7. The mobile phone combined with a large model to control a flight vehicle for taking photos according to claim 5, characterized in that: In the large-scale model aesthetic scoring module, a large number of high-scoring images are produced, and a large number of excellent photographs by photographers are collected, labeled, and scored as full or close to full marks. A large number of low-scoring images are produced, and the above photographs are asymmetrically expanded and their colors are randomly adjusted. They are then labeled and scored as 0 or close to 0 marks. Then, a regression model is trained, and each frame of the image is sent to the large-scale model aesthetic scoring module. If the score is higher than a set adjustable threshold, a result indicating that the image can be photographed is returned.
8. The mobile phone combined with a large model to control a flight vehicle for taking pictures, as described in claim 6 or 7, is characterized in that: In the flight command generation module, flight control commands are generated based on the difference between the coordinates of the object in the current photo and the ideal composition.
9. The working method of the mobile phone combined with a large model to control the photographing device of the flight vehicle according to claim 1, characterized in that: It includes the following steps: (1) A mobile phone with a selfie app is installed on an aircraft; (2) The selfie app communicates with the background intelligent system via wireless network and sends the temporarily taken photos to the background intelligent system; (3) The composition analysis module of the background intelligent system performs composition analysis on the temporarily taken photos, gives the direction and distance of movement and generates flight control commands to adjust the position of the flying vehicle, and transmits them to the selfie APP through the wireless network; (4) The selfie app then distributes the photos to the flying vehicles; (5) The flight vehicle executes flight control commands and adjusts to a suitable position; (6) The selfie app optimizes the shooting parameters, shooting time and controls the phone camera to take pictures; (7) Determine whether the flight vehicle has moved to the optimal position. If the overall score of the photo is higher than the adjustable threshold, it has moved to the optimal position. If so, proceed to step (8); otherwise, jump to step (2). (8) The selfie app controls the flying vehicle to land, ending the entire photo-taking process.

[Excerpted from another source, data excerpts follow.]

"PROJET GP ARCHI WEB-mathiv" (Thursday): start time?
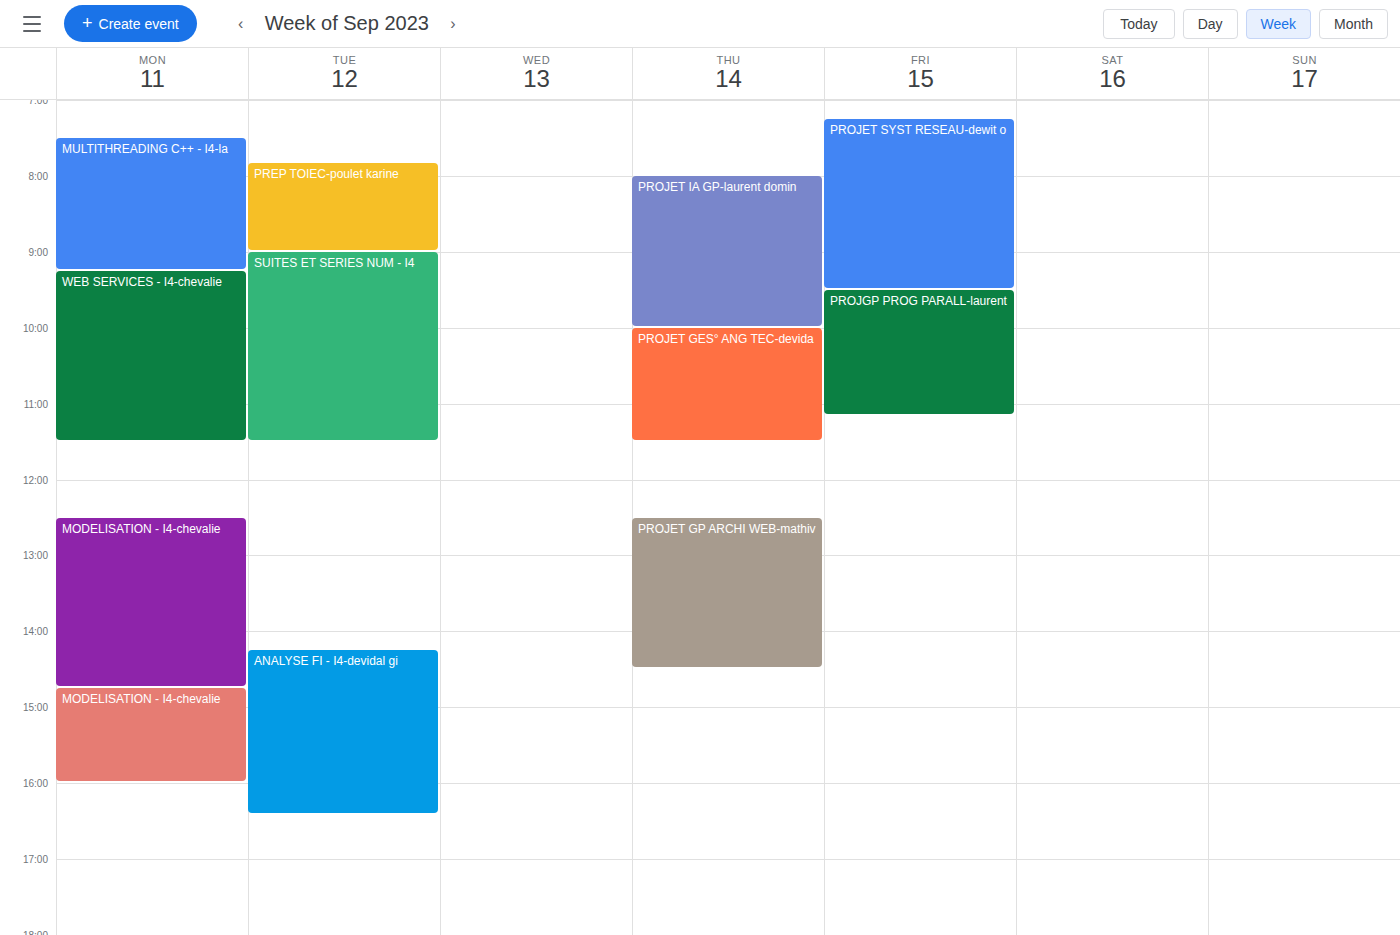
12:30 PM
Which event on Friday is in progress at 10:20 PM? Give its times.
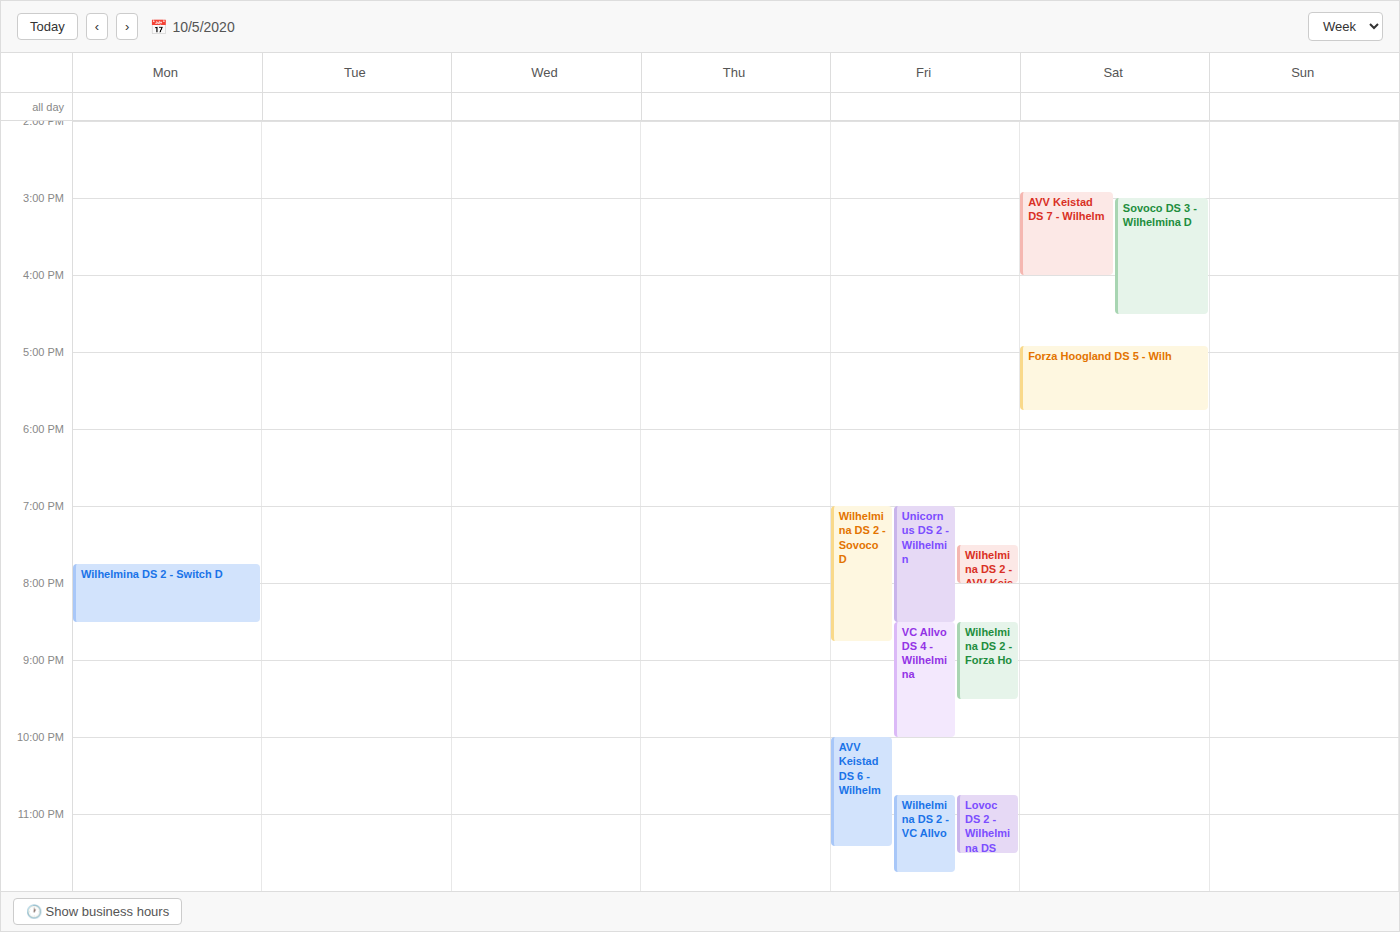
"AVV Keistad DS 6 - Wilhelm", 10:00 PM to 11:25 PM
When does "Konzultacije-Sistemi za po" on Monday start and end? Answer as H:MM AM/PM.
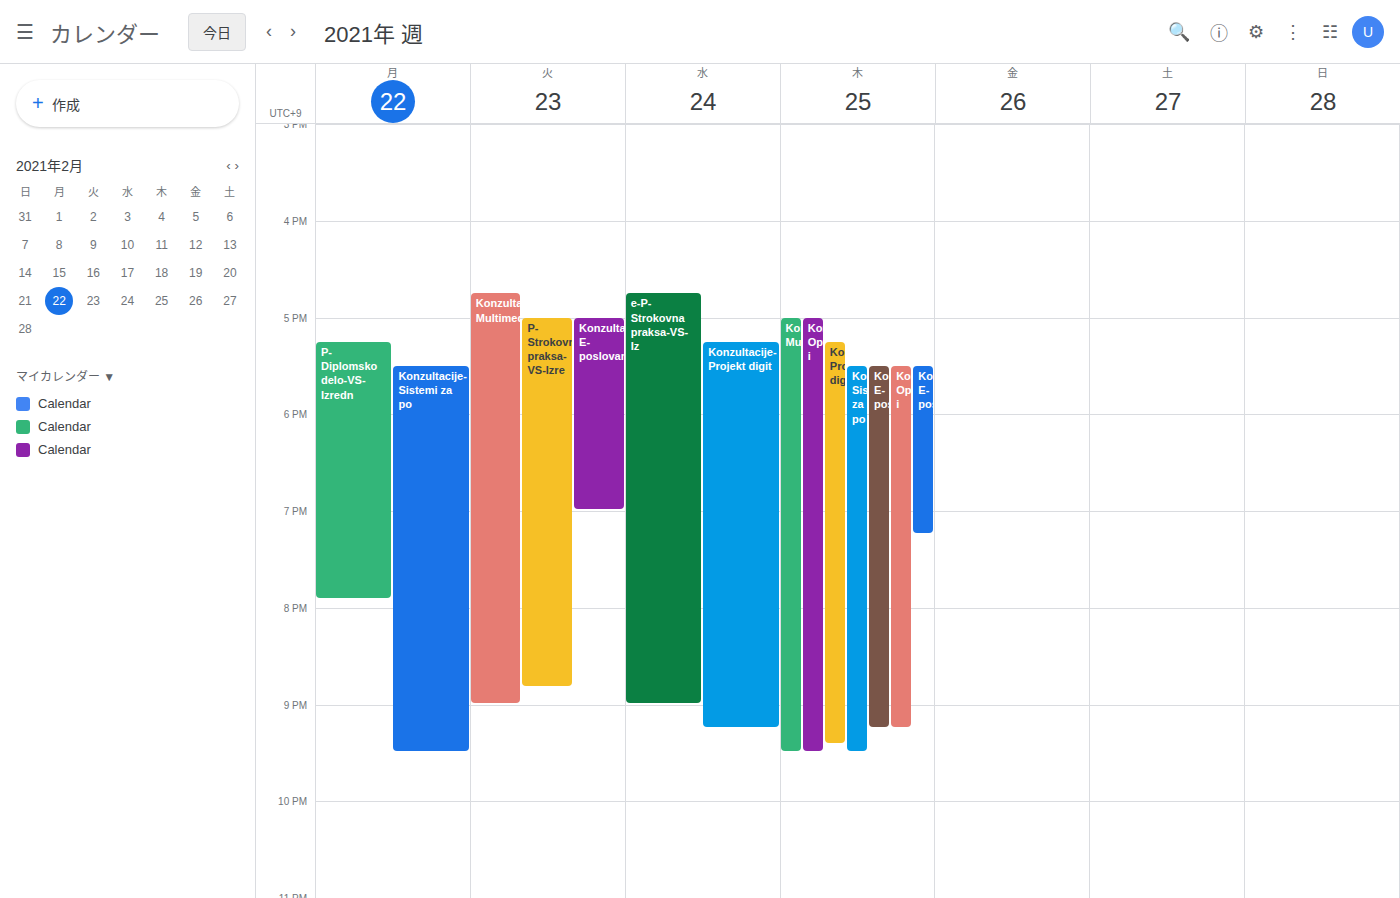
5:30 PM to 9:30 PM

10. The working method of the mobile phone combined with a large model to control the photographing device of the flight vehicle according to claim 9, characterized in that: Step (3) includes: (3.1) Image semantic segmentation and subject detection: a deep learning-based object detection model that outputs the location, bounding box, and category of objects in the image; (3.2) Determine whether the current image conforms to the following rules: determine the target according to the instructions given by the user, calculate the geometric / visual symmetry of the image, detect the proximity of the subject to the intersection of the nine-square grid, the depth of field and the prominence of the subject, and select low position, high position or horizontal position according to the known paradigm.